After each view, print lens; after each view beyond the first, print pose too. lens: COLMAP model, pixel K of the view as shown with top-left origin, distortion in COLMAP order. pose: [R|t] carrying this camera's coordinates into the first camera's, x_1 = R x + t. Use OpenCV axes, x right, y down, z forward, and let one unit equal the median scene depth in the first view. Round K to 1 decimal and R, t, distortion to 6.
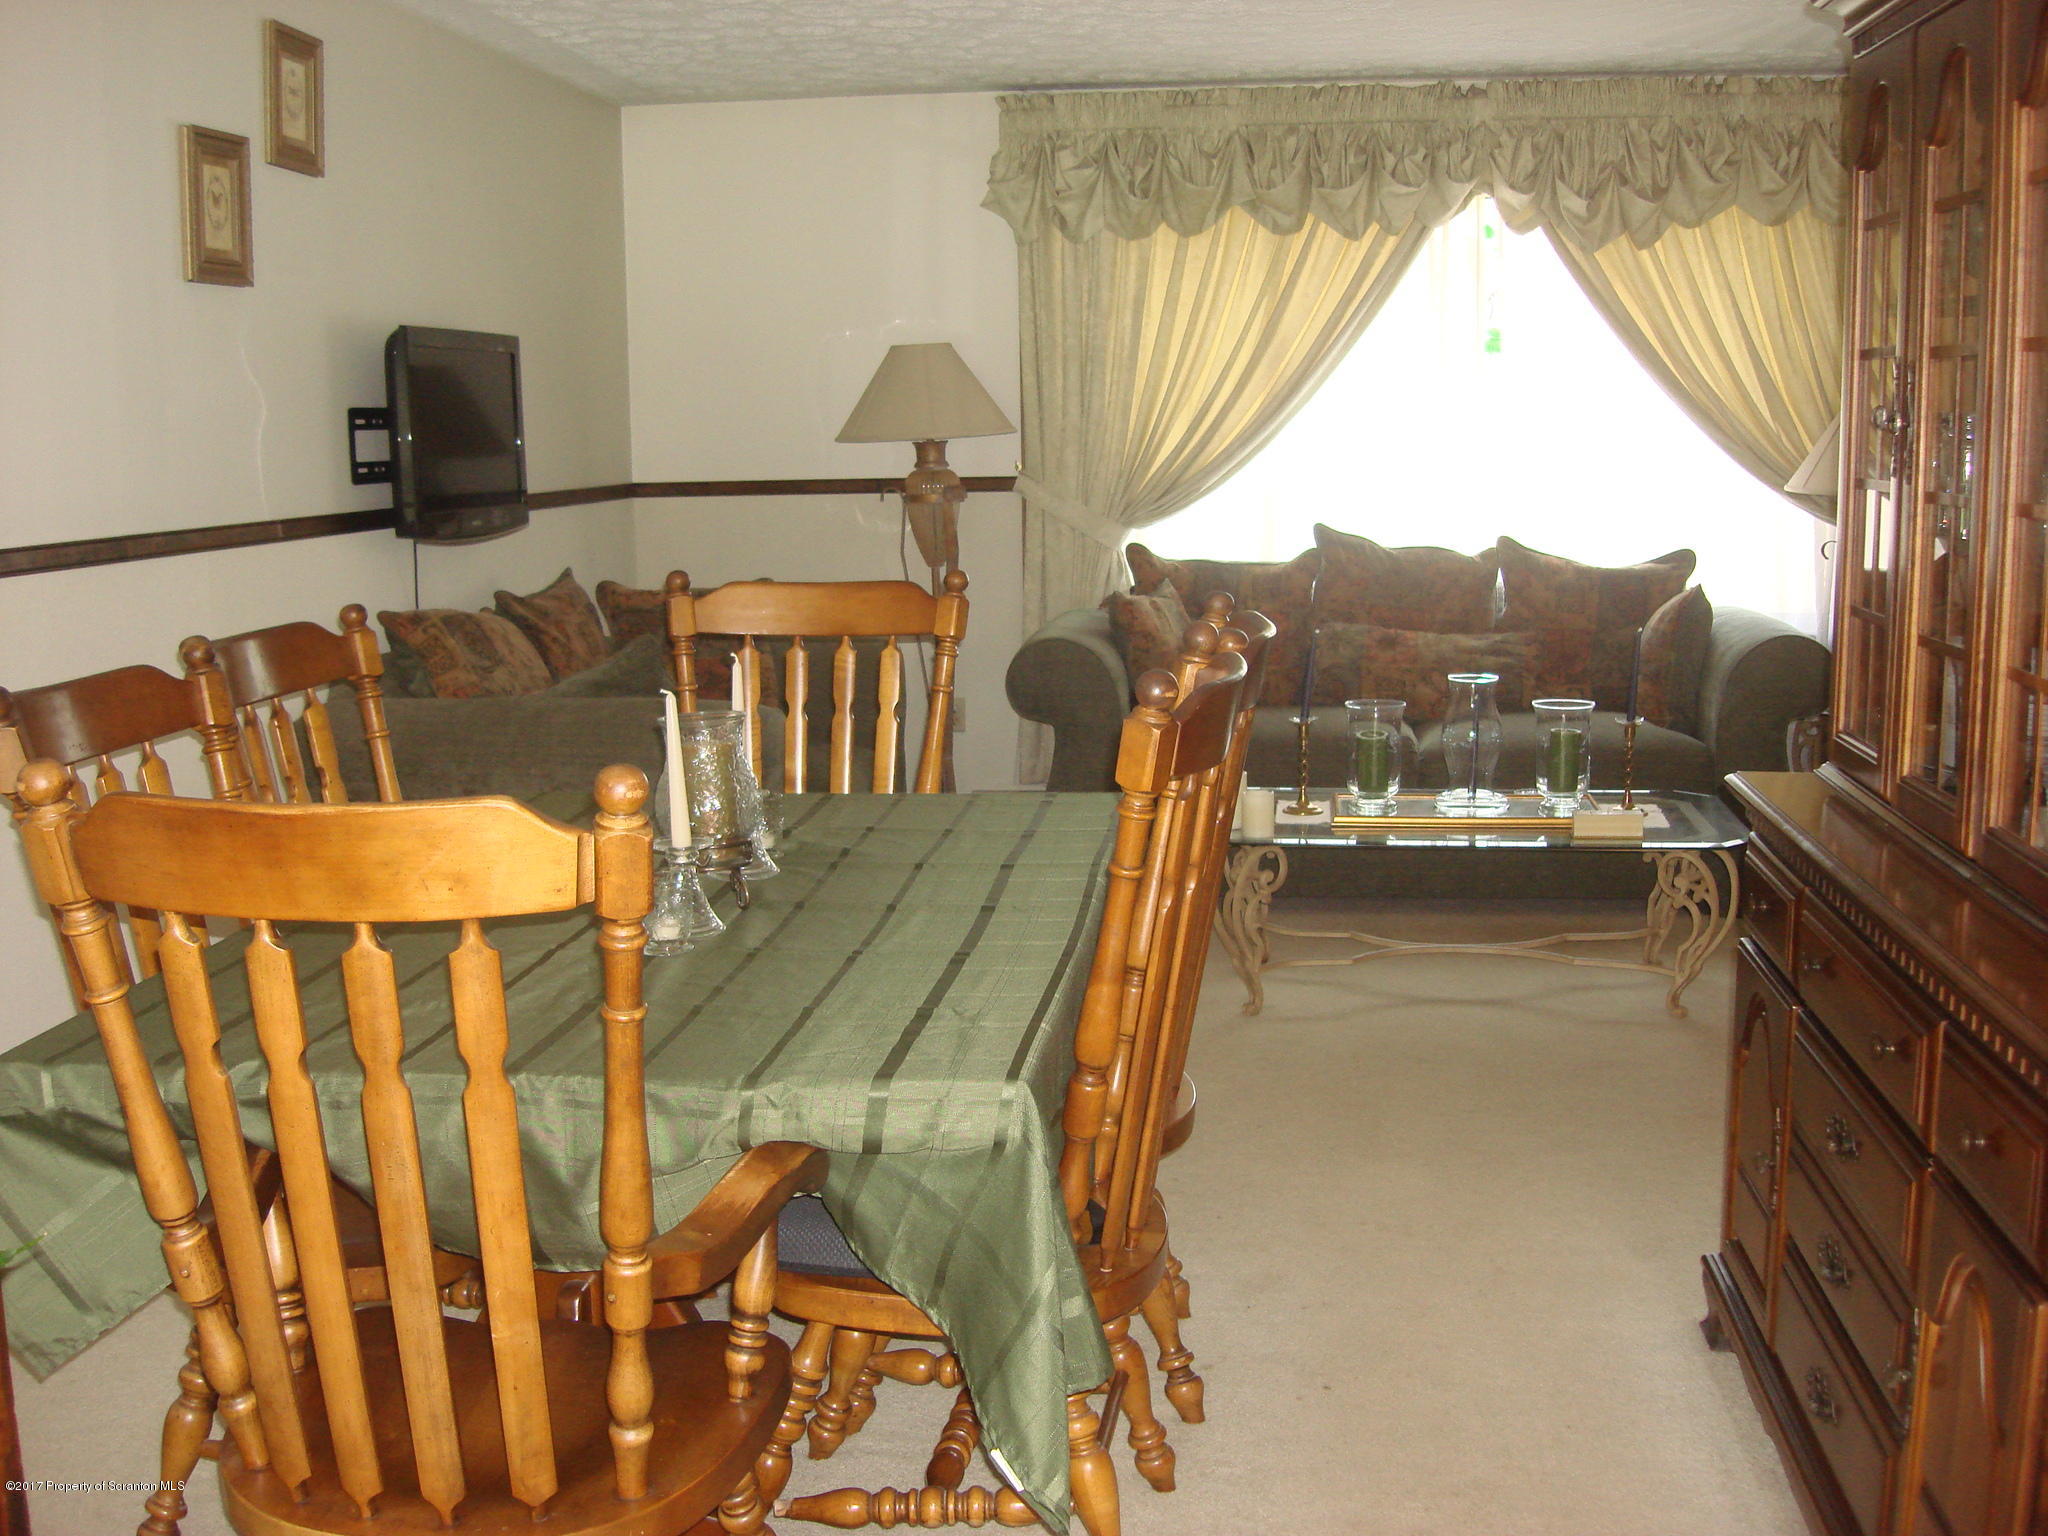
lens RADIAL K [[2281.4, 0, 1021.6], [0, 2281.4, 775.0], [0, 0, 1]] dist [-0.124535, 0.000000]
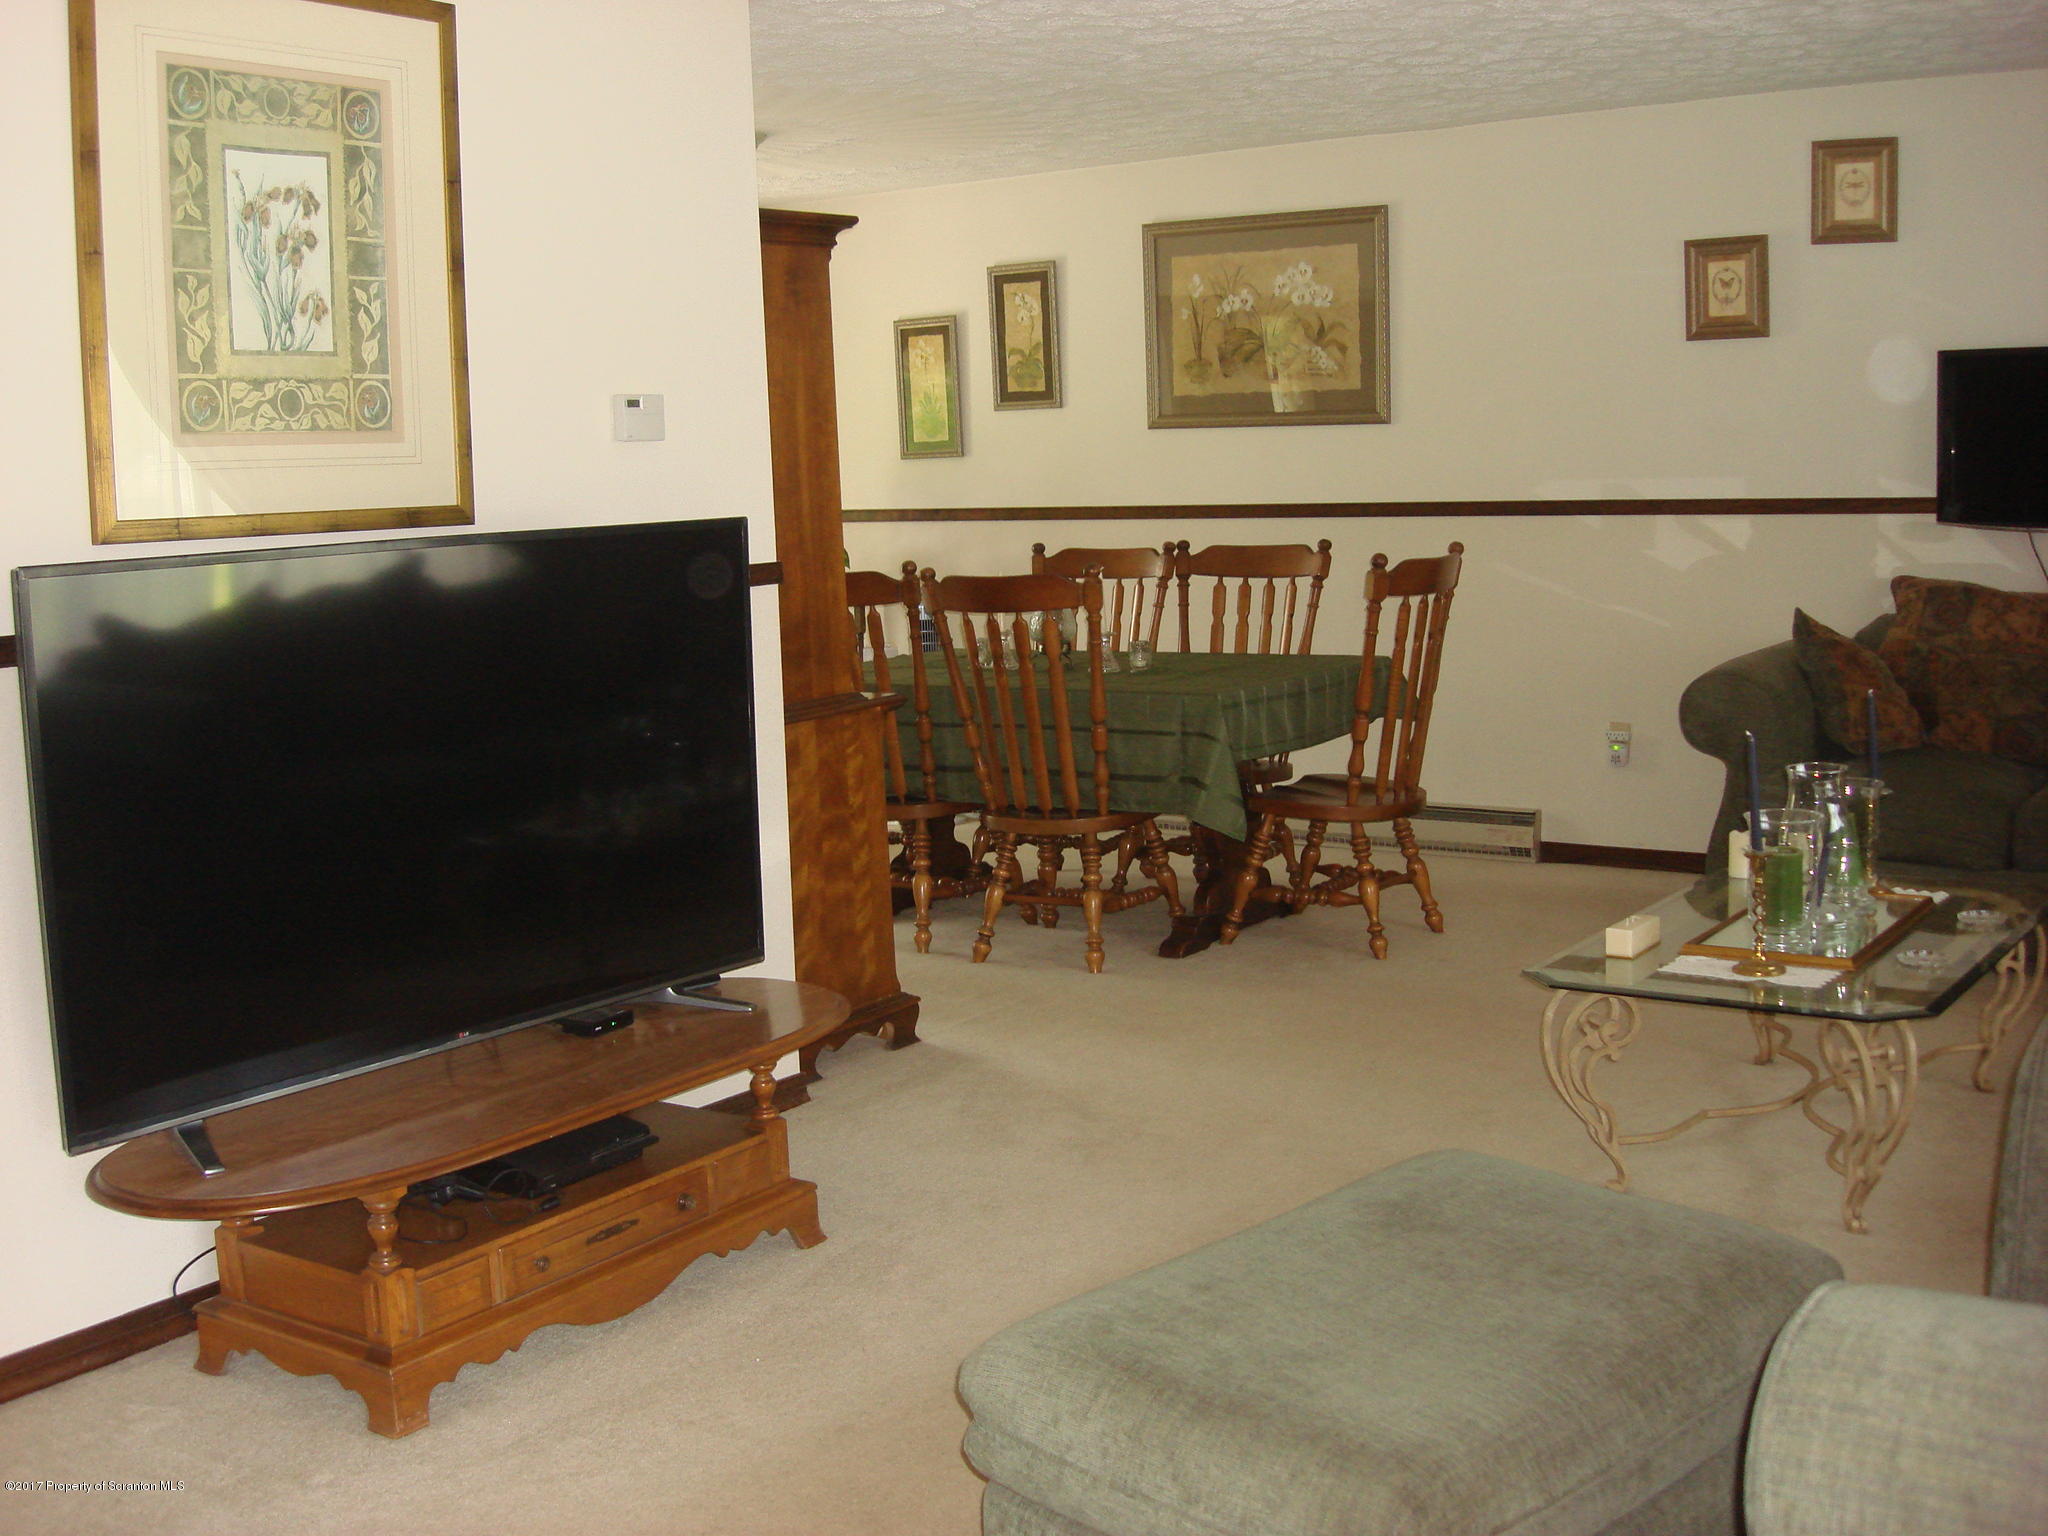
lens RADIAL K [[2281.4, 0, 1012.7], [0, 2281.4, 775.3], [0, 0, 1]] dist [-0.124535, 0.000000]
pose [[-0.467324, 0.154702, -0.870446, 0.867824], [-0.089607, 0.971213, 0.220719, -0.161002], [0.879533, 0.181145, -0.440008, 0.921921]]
-------------------------
Skip the images and set down the rest of the data unchanged.

After each view, print lens; after each view beyond the first, print pose too. lens: COLMAP model, pixel K of the view as shown with top-left origin, distortion in COLMAP order. pose: [R|t] carrying this camera's coordinates into the first camera's, x_1 = R x + t. Use OpenCV axes, x right, y down, z forward, and let one unit equal the median scene depth in the first view. Round K to 1 decimal and R, t, distortion to 6.
lens RADIAL K [[2281.4, 0, 1021.6], [0, 2281.4, 775.0], [0, 0, 1]] dist [-0.124535, 0.000000]
lens RADIAL K [[2281.4, 0, 1012.7], [0, 2281.4, 775.3], [0, 0, 1]] dist [-0.124535, 0.000000]
pose [[-0.467324, 0.154702, -0.870446, 0.867824], [-0.089607, 0.971213, 0.220719, -0.161002], [0.879533, 0.181145, -0.440008, 0.921921]]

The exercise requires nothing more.